И упав на прохладные простыни, разом ослаб в спасительном волшебном забытьи.
Глава одиннадцатая
Солнечный зайчик скользнул по подушке, излучая приятное тепло, в сердце зазвенела праздничная, веселая музыка, предощущение чего-то настоящего, светлого входило в душу, и хотелось так лежать бесконечно, но сон уже прошел, и Саня, открыв глаза, увидел Наташку. Она сидела у распахнутого окна, держа в руках крохотную распашонку, и с улыбкой смотрела на мужа.
– Саня, милый, – сказала нежно, с материнским участием. – Ты совсем забыл Симонова: «Нет, мы не знаем цены ожидания – ремесла остающихся на земле». Ты его совсем забыл.
– Зато я помню другое, – Саня с удовольствием смотрел на жену. – Ты моя избранница навеки и самая замечательная женщина! Я тебя безумно люблю!
– Ты льстец и обманщик.
– Наоборот, самый правдивый человек на свете. Я тебя люблю с каждым днем все больше и больше.
– Ты не правдивый человек, – с трогательной простотой вздохнула она, – ты – отчаянный небожитель, который лишь иногда возвращается на родную планету. Даже про свою верную Пятницу забыл! Никогда не прощу такого предательства! И месть моя будет страшной – рожу тебе девчонку! Ты станешь ее нянчить, а я займусь физикой Солнца.
– Я стану с удовольствием нянчить малышку, особенно если она будет похожа на тебя. Но для начала, для старта, нам нужен сын.
– Конечно, родной, у нас будет сын. Я знаю. Только ты все равно льстец. И я по тебе ужасно соскучилась!
– О, любовь моя, – закричал он с радостным возбуждением, вскакивая с постели и бросаясь к окну, – Вечный странник припадает к твоим стопам и просит о пощаде!
– Пощада? Ну, нет.

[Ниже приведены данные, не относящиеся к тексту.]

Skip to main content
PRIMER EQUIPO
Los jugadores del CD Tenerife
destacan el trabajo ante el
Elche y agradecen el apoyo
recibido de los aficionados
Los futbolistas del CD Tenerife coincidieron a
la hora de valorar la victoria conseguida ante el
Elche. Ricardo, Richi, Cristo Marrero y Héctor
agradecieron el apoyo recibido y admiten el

Никогда, – смеясь, защищалась Наташка, выставив вперед маленькие кулачки; затем руки ее ослабли, обвили его шею, она положила голову к нему на плечо, прижалась, и они долго стояли так молча.

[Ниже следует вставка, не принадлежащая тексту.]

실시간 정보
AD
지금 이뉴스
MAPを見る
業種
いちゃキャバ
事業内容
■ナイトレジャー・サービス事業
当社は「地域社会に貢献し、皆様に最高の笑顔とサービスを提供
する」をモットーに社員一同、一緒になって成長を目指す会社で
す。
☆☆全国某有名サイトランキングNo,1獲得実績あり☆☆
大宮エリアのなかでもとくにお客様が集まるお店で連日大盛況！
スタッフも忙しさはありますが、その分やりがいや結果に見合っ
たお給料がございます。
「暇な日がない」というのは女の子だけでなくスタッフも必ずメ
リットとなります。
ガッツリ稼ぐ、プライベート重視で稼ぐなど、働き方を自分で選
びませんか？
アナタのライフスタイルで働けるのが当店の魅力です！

– Пусти же, сумасшедший! – наконец сказала она с легкой грустью. – Где ты так загорел? У тебя шелушатся ухо и нос.
– А… – беззаботно произнес он. – Врачи на недельку загнали в санаторий. Для профилактики сердечнососудистой системы. Море, солнце, золотой песок…
– Женщины, – в тон ему добавила Наташка.
– Нет, – признался Саня, вспоминая пустыню. – От женщин нас почему-то категорически изолировали.
– И бедный Леша, конечно, не выдержал, – две крупные слезинки скатились по ее щекам.
– Ты все знаешь?
– Ну, Саня, – она решительно тряхнула челкой, словно отгоняя тяжелые мысли. – Ни один ученый не раскрыл тайны сарафанного радио. Но такое существует – это реальный исторический факт. Среди женщин информация распространяется со скоростью, куда большей скорости света. Я еще вчера все знала, как только вы прилетели.
– Прости, родная, не хотел тебя волновать.
– К тому же, – вздохнула она, – тебя все разыскивают.
– Кто разыскивает?
– В шесть утра звонил доктор, просил при первой возможности связаться. А в семь тридцать позвонил Владимир Александрович Железнов. Уезжал в Москву, хотел переговорить с тобой лично. А я твердо сказала: Александр Андреевич дрыхнет, восстанавливает потерянные силы. Поднять невозможно. Разве что руководство притащит пушку и начнет палить у Сергеева над ухом. Однако палить придется долго и пороха не жалеть.